Мы с дедушкой на реке блинчики пускали. Он у меня мастер – до соседнего берега блинчики выстроятся, будто зверек какой реку перешел. Смотрю, дедушка лодку тащит, а я рада-радехонька, люблю на лодочке с дедушкой кататься. Берет меня на руки, думаю, на лодку посадит, а он как закинет меня на угор – прямо к нашему дому. Стою высоко на угоре. Ветер свищет, коса во все стороны лягается. Внизу стоит маленький дедушка. В лодку садится и говорит:
– Береги косу, Варварушка. Она ото всех бед тебя сбережет. А если коса не справится, дедушка всегда рядом. Беги в дом.
Мы с косой ох как выросли за это время. Бывает, заскучаю по рыбалке с дедушкой, как брошу косу в реку прямо с угора и жду-дожидаюсь. А чем моя коса не удочка. Все как дедушка делает: брошу и, деловая такая, сижу-дожидаюсь рыбу. Только она что-то не клюет, видно, не глупая. Чует, что не дедушкина удочка.
И вот сижу я, рыбачу потихоньку.
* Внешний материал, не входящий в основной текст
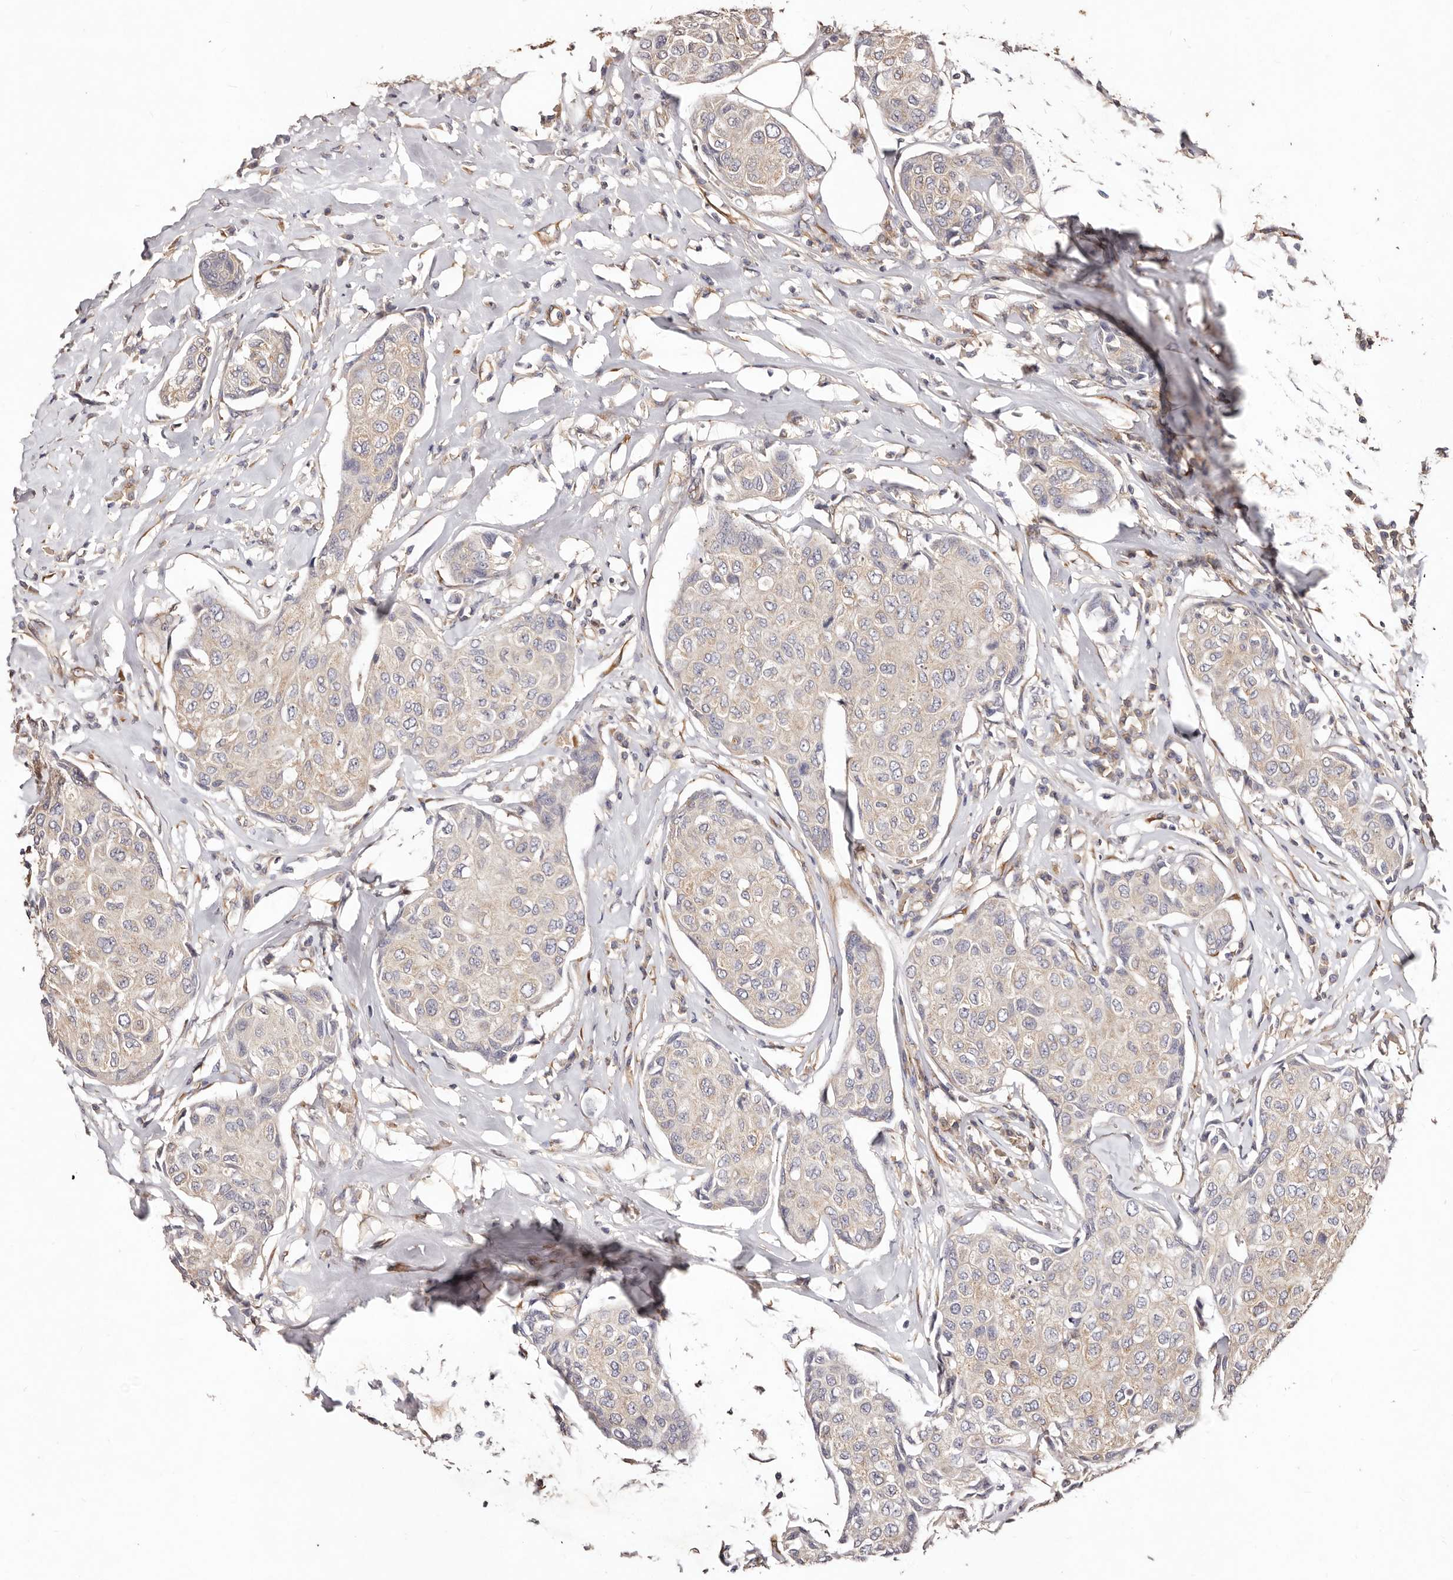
{"staining": {"intensity": "negative", "quantity": "none", "location": "none"}, "tissue": "breast cancer", "cell_type": "Tumor cells", "image_type": "cancer", "snomed": [{"axis": "morphology", "description": "Duct carcinoma"}, {"axis": "topography", "description": "Breast"}], "caption": "An IHC image of breast cancer (intraductal carcinoma) is shown. There is no staining in tumor cells of breast cancer (intraductal carcinoma).", "gene": "CCL14", "patient": {"sex": "female", "age": 80}}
Дедушку вспоминаю, Домовенка.
Вдруг я все-все поняла. Глупа голова, чего же раньше не догадалась.
Дедушка за Семгой уплыл. Той самой – большашшей-пребольшашшей Семгой. О ней все на Севере знают. Говорят, живет она там, где наша река с Белым морем встречаются. Конечно, дедушка туда поплыл. Разве меня бабушка отпустит до самого Белого моря, вот он один и отправился.
И с пропажей Домовенка все сразу ясно. Они давнишние друзья, а если друга давно нет дома, разве усидишь на месте.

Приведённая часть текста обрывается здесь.